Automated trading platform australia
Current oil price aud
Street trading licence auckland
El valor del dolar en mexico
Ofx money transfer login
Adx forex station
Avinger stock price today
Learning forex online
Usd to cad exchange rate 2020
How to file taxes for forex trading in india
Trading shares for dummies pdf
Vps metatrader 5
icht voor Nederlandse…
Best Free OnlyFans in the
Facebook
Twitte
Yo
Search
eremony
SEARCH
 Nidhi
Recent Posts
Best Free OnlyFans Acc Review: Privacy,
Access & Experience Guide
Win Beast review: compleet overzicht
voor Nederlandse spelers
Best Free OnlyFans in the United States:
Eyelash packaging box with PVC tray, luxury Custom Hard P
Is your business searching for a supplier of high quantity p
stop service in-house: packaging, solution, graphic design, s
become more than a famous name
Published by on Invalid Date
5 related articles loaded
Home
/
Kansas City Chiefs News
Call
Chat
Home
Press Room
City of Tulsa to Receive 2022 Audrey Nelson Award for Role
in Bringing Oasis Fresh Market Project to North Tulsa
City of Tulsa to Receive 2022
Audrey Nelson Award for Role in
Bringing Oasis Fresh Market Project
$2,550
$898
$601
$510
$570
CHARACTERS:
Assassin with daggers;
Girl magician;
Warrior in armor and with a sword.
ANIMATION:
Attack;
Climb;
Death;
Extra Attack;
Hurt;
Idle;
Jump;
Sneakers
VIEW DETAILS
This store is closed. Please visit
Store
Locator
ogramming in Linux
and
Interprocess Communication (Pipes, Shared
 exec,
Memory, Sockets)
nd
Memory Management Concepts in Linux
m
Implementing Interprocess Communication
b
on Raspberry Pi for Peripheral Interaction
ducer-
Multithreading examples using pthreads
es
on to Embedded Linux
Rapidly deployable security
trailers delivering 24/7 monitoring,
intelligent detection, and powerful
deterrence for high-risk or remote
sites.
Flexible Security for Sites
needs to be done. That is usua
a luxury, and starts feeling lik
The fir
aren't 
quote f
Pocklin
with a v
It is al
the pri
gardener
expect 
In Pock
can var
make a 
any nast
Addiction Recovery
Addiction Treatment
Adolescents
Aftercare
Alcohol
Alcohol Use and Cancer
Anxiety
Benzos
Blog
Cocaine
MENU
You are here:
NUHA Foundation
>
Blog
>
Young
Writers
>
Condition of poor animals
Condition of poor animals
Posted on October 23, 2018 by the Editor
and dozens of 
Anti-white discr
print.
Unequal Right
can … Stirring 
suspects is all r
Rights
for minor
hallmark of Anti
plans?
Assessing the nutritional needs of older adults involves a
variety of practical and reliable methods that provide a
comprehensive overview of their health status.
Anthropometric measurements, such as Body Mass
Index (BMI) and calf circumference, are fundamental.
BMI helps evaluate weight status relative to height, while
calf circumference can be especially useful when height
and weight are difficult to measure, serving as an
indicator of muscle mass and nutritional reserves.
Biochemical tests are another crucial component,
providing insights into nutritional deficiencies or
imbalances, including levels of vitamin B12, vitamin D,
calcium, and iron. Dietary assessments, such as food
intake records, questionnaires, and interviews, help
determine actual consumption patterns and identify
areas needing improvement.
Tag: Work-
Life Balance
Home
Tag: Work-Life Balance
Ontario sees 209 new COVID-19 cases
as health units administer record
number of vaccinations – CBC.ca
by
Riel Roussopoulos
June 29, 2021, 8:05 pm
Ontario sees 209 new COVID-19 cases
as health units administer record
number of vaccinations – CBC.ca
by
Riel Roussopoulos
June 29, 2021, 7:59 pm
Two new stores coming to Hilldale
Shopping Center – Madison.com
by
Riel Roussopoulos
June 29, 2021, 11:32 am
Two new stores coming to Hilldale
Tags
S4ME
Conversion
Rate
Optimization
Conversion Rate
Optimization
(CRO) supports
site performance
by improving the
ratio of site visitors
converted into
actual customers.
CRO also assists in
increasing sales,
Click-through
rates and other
* * *
▶ **Problem to solve**
Quote verbatim every line of the records from the beginning through the line containing "in Bringing Oasis", with that final line included.

▶ **Task solution**
Automated trading platform australia
Current oil price aud
Street trading licence auckland
El valor del dolar en mexico
Ofx money transfer login
Adx forex station
Avinger stock price today
Learning forex online
Usd to cad exchange rate 2020
How to file taxes for forex trading in india
Trading shares for dummies pdf
Vps metatrader 5
icht voor Nederlandse…
Best Free OnlyFans in the
Facebook
Twitte
Yo
Search
eremony
SEARCH
 Nidhi
Recent Posts
Best Free OnlyFans Acc Review: Privacy,
Access & Experience Guide
Win Beast review: compleet overzicht
voor Nederlandse spelers
Best Free OnlyFans in the United States:
Eyelash packaging box with PVC tray, luxury Custom Hard P
Is your business searching for a supplier of high quantity p
stop service in-house: packaging, solution, graphic design, s
become more than a famous name
Published by on Invalid Date
5 related articles loaded
Home
/
Kansas City Chiefs News
Call
Chat
Home
Press Room
City of Tulsa to Receive 2022 Audrey Nelson Award for Role
in Bringing Oasis Fresh Market Project to North Tulsa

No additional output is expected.